Collected data:
--*--

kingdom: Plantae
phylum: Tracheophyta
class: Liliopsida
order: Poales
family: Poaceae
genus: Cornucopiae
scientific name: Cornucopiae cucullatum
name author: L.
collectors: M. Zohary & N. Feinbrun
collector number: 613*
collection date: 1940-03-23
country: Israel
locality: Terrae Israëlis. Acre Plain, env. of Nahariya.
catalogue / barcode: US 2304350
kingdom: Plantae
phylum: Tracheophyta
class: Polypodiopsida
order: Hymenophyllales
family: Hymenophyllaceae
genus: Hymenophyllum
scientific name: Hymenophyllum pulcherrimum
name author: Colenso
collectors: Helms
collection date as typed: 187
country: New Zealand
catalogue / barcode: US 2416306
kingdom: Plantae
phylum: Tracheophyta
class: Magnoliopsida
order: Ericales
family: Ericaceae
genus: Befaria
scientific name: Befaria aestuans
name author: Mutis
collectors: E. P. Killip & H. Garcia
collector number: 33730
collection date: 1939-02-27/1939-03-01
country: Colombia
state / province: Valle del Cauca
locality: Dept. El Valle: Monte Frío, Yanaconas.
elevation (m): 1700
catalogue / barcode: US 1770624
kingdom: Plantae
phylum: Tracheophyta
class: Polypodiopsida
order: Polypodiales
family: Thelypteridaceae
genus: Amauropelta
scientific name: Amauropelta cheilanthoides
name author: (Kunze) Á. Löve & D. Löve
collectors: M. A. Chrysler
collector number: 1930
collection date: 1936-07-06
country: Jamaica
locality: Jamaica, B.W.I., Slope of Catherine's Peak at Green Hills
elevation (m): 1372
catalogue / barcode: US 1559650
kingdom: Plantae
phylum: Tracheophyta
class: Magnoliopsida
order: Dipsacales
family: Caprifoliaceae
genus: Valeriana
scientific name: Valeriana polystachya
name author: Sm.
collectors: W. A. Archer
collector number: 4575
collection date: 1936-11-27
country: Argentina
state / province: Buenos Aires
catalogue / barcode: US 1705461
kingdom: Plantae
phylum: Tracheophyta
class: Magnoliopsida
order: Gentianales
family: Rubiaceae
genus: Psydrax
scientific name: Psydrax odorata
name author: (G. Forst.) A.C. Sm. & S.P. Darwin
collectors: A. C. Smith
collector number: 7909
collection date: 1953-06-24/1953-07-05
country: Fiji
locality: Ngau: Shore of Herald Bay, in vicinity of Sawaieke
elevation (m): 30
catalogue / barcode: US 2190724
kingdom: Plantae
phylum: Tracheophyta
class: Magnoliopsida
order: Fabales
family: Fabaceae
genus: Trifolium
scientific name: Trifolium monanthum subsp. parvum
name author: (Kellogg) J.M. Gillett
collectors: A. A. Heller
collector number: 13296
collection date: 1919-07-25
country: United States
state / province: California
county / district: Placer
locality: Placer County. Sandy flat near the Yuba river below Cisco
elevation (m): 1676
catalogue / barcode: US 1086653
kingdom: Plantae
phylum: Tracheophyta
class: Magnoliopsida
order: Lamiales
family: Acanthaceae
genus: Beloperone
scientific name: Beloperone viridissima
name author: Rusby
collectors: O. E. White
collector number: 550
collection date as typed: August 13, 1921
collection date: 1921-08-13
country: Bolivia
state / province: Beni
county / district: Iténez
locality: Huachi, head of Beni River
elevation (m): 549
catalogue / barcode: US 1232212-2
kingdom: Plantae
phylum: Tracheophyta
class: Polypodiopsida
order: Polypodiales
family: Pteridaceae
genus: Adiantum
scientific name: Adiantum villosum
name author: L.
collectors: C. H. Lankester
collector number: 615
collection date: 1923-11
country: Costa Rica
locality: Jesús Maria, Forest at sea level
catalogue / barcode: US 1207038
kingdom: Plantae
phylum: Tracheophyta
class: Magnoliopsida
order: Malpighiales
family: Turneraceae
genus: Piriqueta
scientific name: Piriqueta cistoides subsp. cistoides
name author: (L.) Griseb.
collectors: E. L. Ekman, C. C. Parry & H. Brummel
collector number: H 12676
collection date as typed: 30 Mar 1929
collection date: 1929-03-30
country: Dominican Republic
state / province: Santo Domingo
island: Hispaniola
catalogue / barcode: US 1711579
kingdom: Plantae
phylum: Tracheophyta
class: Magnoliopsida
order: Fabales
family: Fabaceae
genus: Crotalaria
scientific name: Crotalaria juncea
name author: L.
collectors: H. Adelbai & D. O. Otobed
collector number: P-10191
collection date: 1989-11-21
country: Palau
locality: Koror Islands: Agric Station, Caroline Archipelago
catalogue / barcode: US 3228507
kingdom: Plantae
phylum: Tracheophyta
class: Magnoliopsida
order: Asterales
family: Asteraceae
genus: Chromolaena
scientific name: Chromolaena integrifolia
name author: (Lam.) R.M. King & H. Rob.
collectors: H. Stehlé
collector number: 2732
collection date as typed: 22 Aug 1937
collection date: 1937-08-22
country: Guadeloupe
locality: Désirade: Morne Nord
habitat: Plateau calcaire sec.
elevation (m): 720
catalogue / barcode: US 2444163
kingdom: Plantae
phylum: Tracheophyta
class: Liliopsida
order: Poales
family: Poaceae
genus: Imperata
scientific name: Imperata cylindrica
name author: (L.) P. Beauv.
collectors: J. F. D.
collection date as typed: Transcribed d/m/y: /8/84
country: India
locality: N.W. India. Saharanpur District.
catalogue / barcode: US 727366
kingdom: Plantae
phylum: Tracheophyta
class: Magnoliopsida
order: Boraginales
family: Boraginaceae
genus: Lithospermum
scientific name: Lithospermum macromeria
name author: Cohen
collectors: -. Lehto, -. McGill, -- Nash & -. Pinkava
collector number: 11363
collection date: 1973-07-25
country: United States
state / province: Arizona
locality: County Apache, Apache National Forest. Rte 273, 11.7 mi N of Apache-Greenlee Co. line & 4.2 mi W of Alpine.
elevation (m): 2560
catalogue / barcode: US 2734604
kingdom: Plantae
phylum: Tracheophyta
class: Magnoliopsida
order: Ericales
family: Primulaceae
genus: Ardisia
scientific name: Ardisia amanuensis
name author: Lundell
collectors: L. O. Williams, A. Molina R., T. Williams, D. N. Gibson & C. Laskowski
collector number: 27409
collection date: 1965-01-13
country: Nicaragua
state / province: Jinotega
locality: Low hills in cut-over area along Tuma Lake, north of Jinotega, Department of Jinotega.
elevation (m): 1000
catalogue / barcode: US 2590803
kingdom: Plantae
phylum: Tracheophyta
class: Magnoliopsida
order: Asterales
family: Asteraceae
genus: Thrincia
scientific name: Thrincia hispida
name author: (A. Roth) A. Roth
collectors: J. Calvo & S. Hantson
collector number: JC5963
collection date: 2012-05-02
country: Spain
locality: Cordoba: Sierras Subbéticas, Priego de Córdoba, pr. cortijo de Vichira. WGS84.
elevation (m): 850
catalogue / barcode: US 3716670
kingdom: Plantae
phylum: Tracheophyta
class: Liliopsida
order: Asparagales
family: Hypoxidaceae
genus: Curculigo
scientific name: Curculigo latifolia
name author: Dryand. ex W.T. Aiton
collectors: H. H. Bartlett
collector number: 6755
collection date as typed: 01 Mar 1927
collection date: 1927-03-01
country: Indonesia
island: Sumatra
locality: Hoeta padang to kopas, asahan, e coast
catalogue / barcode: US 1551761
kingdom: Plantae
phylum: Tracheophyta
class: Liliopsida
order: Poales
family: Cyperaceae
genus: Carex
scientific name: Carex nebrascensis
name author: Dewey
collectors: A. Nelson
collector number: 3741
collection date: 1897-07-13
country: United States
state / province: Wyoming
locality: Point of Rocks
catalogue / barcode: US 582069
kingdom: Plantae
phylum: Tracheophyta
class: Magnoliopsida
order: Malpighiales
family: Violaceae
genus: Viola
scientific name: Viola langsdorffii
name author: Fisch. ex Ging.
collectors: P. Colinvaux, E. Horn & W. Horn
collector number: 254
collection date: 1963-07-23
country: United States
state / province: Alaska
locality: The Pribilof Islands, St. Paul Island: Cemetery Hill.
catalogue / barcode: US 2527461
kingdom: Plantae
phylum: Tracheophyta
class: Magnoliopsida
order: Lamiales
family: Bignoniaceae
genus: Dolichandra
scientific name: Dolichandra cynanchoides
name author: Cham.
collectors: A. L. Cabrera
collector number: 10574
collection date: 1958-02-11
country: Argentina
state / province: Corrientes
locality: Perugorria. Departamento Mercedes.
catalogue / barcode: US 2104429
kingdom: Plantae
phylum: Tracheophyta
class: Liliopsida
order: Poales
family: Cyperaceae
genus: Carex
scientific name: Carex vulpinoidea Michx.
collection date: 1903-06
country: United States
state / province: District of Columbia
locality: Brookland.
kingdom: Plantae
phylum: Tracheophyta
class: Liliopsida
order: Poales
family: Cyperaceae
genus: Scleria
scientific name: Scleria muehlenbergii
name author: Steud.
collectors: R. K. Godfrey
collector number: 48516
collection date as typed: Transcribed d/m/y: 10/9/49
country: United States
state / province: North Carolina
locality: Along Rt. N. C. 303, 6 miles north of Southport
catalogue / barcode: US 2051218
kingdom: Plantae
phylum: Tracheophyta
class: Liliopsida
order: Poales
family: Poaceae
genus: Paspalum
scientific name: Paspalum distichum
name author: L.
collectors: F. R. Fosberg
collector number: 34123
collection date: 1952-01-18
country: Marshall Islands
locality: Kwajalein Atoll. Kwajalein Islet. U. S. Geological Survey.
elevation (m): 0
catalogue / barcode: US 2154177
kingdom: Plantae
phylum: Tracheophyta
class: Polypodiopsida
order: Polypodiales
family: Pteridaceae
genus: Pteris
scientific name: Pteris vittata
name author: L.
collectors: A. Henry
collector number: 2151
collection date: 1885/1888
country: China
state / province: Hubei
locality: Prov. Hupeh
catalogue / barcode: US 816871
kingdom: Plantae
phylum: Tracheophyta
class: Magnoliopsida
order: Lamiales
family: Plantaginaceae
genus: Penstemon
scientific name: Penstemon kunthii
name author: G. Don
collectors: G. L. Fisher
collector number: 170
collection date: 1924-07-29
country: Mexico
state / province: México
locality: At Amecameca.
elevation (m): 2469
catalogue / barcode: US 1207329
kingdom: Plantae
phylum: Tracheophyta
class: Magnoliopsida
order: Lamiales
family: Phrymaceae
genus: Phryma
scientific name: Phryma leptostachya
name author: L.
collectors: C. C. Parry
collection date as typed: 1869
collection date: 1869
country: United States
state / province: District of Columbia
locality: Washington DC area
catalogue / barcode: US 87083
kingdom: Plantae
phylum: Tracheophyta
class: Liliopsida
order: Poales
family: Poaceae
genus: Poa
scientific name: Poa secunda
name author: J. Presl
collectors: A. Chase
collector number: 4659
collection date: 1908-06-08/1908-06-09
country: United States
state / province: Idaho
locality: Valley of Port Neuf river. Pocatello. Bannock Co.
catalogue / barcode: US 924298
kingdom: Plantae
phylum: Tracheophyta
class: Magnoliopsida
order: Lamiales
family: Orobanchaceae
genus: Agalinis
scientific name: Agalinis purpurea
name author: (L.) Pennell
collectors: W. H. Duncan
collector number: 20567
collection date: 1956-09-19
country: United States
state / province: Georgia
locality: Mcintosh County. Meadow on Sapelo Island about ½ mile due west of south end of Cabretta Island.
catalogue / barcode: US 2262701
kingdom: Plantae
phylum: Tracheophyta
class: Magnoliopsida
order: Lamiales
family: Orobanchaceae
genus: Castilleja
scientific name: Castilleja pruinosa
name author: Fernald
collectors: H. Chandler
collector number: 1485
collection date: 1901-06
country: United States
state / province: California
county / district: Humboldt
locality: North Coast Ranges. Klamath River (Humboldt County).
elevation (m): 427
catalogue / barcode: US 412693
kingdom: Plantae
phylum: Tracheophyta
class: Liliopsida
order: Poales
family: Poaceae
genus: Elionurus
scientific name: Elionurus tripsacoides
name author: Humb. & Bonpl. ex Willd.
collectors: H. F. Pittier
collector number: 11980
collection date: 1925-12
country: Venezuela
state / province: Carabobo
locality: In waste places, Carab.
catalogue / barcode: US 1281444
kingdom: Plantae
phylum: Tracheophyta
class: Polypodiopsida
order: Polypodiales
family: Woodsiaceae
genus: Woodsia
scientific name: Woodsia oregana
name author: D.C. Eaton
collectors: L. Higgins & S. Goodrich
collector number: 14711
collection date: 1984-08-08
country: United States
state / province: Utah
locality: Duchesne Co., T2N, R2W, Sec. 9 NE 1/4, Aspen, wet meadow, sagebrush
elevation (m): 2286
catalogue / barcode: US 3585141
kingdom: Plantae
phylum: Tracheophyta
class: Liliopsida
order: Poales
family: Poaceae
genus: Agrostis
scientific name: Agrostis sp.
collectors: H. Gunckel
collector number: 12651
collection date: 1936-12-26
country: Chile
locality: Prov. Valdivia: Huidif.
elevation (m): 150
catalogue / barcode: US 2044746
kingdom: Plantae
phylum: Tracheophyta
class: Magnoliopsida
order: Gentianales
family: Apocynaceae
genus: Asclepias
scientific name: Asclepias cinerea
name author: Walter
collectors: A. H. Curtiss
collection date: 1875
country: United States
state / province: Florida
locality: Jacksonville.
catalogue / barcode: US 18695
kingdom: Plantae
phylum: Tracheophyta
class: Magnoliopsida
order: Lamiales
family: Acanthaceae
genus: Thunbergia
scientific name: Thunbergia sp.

--*--

**GOAL:** Retype everything in the records above from the line containing "elevation (m): 2469" down to the line containing "catalogue / barcode: US 924298", copying both of those lines as well.

**RESULT OF THE TASK:**
elevation (m): 2469
catalogue / barcode: US 1207329
kingdom: Plantae
phylum: Tracheophyta
class: Magnoliopsida
order: Lamiales
family: Phrymaceae
genus: Phryma
scientific name: Phryma leptostachya
name author: L.
collectors: C. C. Parry
collection date as typed: 1869
collection date: 1869
country: United States
state / province: District of Columbia
locality: Washington DC area
catalogue / barcode: US 87083
kingdom: Plantae
phylum: Tracheophyta
class: Liliopsida
order: Poales
family: Poaceae
genus: Poa
scientific name: Poa secunda
name author: J. Presl
collectors: A. Chase
collector number: 4659
collection date: 1908-06-08/1908-06-09
country: United States
state / province: Idaho
locality: Valley of Port Neuf river. Pocatello. Bannock Co.
catalogue / barcode: US 924298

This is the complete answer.